Now if you have ever heard of me describe my oncologist, you will know that he is pretty stoic. He never really gets excited and never really gets worried, or if he does he never shows it. However, this time was different.
I sat on the exam table as usual and looked at the scan results with him on the computer. He said "Things are still looking very good" and then turned to me with a smile on his face (first one I have ever seen) and said "How many people do you know that are in your situation?" I said "no one" to which he replied, "Exactly! You are an exceptional case!" You just have no idea how long I have waited to get that excitement from him! It just made my day!
I still have yet to hear those words "you are in remission" and I suspect that is because I still have masses of tumors, although dead, in my liver. They keep shrinking slowly but surely and I am so thankful for that!

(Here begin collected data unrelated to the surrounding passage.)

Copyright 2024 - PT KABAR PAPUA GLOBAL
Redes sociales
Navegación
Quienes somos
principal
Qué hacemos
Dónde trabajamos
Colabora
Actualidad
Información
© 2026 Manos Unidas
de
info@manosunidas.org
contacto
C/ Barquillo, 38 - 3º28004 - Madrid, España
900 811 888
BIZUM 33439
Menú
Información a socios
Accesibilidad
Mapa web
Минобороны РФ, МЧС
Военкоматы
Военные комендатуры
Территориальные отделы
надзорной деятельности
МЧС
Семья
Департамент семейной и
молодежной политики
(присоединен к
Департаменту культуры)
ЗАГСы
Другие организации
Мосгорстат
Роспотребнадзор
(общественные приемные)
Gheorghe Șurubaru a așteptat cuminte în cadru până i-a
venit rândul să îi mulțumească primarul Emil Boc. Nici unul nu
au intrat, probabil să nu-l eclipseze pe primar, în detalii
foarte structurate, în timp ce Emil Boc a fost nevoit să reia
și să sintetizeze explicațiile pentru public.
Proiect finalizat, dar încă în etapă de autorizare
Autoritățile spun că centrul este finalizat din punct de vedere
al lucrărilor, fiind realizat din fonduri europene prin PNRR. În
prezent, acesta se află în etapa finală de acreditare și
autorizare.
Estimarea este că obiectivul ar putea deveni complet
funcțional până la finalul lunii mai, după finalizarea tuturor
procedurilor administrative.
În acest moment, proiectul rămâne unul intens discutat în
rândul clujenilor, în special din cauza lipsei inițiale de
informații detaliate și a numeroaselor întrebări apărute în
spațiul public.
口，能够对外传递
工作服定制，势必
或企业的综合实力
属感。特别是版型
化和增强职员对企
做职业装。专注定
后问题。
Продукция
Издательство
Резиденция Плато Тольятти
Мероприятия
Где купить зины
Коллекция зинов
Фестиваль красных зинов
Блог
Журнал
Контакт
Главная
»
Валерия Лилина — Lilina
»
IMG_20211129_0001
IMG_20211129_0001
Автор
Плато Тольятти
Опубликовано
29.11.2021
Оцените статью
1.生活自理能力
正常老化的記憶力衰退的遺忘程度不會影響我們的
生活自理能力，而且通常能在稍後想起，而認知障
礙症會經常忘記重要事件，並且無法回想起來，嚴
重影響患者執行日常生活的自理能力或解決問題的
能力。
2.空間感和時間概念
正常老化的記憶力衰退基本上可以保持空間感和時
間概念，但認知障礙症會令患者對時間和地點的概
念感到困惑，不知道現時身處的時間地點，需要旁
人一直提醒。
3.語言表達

I really picked my oncologists brain that day, making sure to ask him all the questions that I had forgotten to ask before. I got smart and wrote them on a list this time so chemo brain could't forget. I told him that I feel like I keep waiting to feel normal again. Like I can go to work for 8 hours a day, or be able to concentrate on something without losing that concentration or getting so frustrated that I give up. I'm waiting for the day that I can feel consistent. One day I am full of energy, and the next I could be on the couch sleeping the entire day. I may go out to run errands or for a walk and end up so tired and exhausted that I can barely drag myself back to my door. He admitted to me that unfortunately there is no money to be made in cancer survivorship programs, no drugs that they can sell you, nothing to market so to speak. He made it very clear that he felt this was an area that definitely needed improvement and where there was a huge lack of resources. He said the best thing for me to do was to have a great support group (family and friends etc) to help me out. I have that. It's YOU! But all the emotional and/or financial support in the world is not going to help me shake those nasty chemo side effects. It will just take time, good nutrition, exercise, rest and a positive attitude. Who knows, those side effects may never go away.

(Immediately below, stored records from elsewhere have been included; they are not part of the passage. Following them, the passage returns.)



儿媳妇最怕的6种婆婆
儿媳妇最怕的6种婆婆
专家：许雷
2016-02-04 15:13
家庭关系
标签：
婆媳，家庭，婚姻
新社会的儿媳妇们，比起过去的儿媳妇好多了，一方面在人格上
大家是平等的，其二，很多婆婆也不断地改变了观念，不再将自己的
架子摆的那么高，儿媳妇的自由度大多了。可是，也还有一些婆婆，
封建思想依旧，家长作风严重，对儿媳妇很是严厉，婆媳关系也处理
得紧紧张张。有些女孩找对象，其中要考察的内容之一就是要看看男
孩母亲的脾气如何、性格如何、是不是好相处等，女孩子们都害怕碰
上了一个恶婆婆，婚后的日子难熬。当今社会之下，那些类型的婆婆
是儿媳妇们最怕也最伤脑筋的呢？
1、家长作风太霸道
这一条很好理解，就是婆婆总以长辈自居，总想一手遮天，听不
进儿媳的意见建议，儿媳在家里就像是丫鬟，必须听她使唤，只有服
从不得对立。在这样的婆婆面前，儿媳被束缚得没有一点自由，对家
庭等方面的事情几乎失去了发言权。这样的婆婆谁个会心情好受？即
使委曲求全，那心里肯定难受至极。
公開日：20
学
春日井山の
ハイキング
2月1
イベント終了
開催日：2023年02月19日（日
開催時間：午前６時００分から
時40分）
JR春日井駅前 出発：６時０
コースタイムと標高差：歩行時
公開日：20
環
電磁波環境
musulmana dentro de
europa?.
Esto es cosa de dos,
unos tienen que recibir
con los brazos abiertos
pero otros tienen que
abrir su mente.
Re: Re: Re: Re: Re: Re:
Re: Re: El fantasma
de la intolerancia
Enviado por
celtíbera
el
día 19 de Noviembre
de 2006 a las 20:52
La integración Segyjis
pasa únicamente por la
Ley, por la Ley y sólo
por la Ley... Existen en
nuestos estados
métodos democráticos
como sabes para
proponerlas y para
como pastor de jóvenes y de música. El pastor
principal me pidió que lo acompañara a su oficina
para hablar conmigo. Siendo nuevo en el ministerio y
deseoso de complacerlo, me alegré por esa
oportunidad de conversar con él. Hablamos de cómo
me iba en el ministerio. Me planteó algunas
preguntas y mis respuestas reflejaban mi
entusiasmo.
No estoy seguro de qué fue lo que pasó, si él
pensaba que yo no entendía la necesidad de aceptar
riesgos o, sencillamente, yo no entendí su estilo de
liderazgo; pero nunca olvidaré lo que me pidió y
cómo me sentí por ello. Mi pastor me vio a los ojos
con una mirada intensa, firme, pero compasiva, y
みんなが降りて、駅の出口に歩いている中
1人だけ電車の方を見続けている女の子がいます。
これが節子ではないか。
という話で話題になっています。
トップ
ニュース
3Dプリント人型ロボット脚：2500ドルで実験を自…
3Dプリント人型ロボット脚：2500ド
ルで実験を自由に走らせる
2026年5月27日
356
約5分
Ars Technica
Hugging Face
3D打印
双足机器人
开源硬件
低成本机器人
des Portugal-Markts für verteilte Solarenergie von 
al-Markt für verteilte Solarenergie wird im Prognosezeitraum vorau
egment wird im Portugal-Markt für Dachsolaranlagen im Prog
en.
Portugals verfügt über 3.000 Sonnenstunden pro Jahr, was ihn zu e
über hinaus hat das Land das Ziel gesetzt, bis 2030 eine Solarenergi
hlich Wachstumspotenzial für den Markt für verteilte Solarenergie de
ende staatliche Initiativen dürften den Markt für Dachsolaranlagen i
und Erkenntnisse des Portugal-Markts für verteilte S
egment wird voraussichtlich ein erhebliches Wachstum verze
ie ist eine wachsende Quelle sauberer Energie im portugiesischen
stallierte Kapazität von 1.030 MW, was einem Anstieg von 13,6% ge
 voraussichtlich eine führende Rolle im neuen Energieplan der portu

|Just a girl and her jackhammer|
In the meantime, my mom and I went to southern Oregon to dig for fire opals at the Juniper Ridge Opal mine. It was spectacular!!! We had so much fun and found so many awesome specimens! What a treat! On the way back we found this awesome little hot springs by the hwy (58) and soaked in its 120 degree water for an hour or so. It was heaven!
I also got interviewed by our local Fox news station yesterday at The Center for Traditional Medicine about why I get my nutritional and high dose vitamin C IV's. It was exciting! I don't know when it will air yet but I will keep you all posted. I don't have tv (can't afford it) so I will have to see if I can get a recording of it or go to a neighbors or friends house to watch it.